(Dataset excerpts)
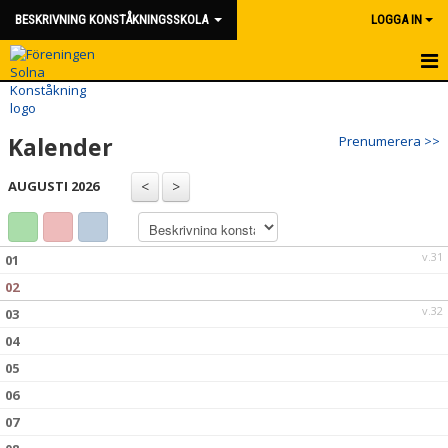
BESKRIVNING KONSTÅKNINGSSKOLA
LOGGA IN
HEM
Kalender
Prenumerera >>
KLUBBKLÄDER
AUGUSTI 2026
KALENDER
KONTAKT
v.31
01
02
v.32
03
04
05
06
07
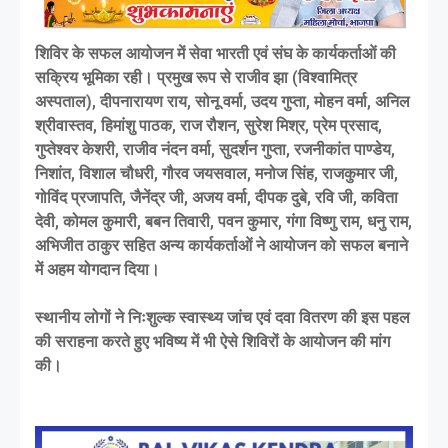
शिविर के सफल आयोजन में सेवा भारती एवं संघ के कार्यकर्ताओं की
सक्रिय भूमिका रही। प्रमुख रूप से राजीव झा (विश्वामित्र
अस्पताल), दीपनारायण राय, सोनू वर्मा, उदय गुप्ता, मोहन वर्मा, अनिल
श्रीवास्तव, हिमांशु पाठक, राज रौशन, सुरेश मिश्र, प्रेम प्रसाद,
गुप्तेश्वर केशरी, राजीव नंदन वर्मा, सुदर्शन गुप्ता, रजनीकांत पाण्डेय,
निशांत, विशाल चौधरी, गौरव जयसवाल, मनोज सिंह, राजकुमार जी,
गोविंद प्रजापति, जैनेंद्र जी, अजय वर्मा, दीपक दुबे, रवि जी, कविता
देवी, कोमल कुमारी, बबन तिवारी, पवन कुमार, गंगा विष्णु राम, धनु राम,
अभिजीत ठाकुर सहित अन्य कार्यकर्ताओं ने आयोजन को सफल बनाने
में अहम योगदान दिया।
स्थानीय लोगों ने निःशुल्क स्वास्थ्य जांच एवं दवा वितरण की इस पहल
की सराहना करते हुए भविष्य में भी ऐसे शिविरों के आयोजन की मांग
की।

## EXERCISE
Write out only what runs from the line holding "देवी, कोमल कुमारी, बबन" through the last line of the records, exactly as shown.

## RESULT OF THIS EXERCISE
देवी, कोमल कुमारी, बबन तिवारी, पवन कुमार, गंगा विष्णु राम, धनु राम,
अभिजीत ठाकुर सहित अन्य कार्यकर्ताओं ने आयोजन को सफल बनाने
में अहम योगदान दिया।
स्थानीय लोगों ने निःशुल्क स्वास्थ्य जांच एवं दवा वितरण की इस पहल
की सराहना करते हुए भविष्य में भी ऐसे शिविरों के आयोजन की मांग
की।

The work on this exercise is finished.